In: Statistics and Probability
Problem 1, Total / 10 ( 1 each) Fill in the letter for each term. Each term is used exactly once. Write clearly.
1. Akaike Information Criterion (AIC) ________
2. Dummy variable _________
3. Imputation _________
4. Interaction __________
5. Leave-One-Out __________
6. Overfitted ______
7. Quantile-Quantile _________
8. Stepwise Method _________
9. Training Set ________
10. Variance Inflation Factor ___________
A) Used to find a good model according to some criterion. Works by repeatedly 'dropping' or 'adding' one term to the current model.
B) Used to specify whether an observation is in a specific category, rather than some baseline.
C) Term for a model that applies well to the data set given, but poorly to new observations.
D) The part of the data used to make a model in a cross-validation.
E) Plot used to explore any deviations from normality (or other specified distribution) in a collection of values.
F) A measure to compare statistical models. Considers both model fit and complexity.
G) A special case of K-fold cross validation using training sets of N-1 observations.
H) A regression term made of two (or more) variables, multiplied together.
I) A measure of co-linearity of a regression term.
J) General term for methods of replacing missing data
1. Akaike Information Criterion (AIC) - F) A measure to compare statistical models. Considers both model fit and complexity.
2. Dummy variable - B) Used to specify whether an observation is in a specific category, rather than some baseline.
3. Imputation - J) General term for methods of replacing missing data
4. Interaction - H) A regression term made of two (or more) variables, multiplied together.

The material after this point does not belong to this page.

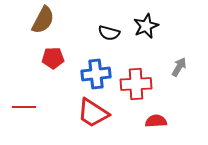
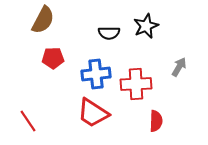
black semicircle: rotated 15 degrees counterclockwise
red line: moved 4 px right, 14 px down; rotated 55 degrees clockwise
red semicircle: rotated 95 degrees clockwise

5. Leave-One-Out - D) The part of the data used to make a model in a cross-validation
6. Overfitted - C) Term for a model that applies well to the data set given, but poorly to new observations.
7. Quantile-Quantile - E) Plot used to explore any deviations from normality (or other specified distribution) in a collection of values.
8. Stepwise Method - A) Used to find a good model according to some criterion. Works by repeatedly 'dropping' or 'adding' one term to the current model.
9. Training Set - G) A special case of K-fold cross validation using training sets of N-1 observations.
10. Variance Inflation Factor - I) A measure of co-linearity of a regression term.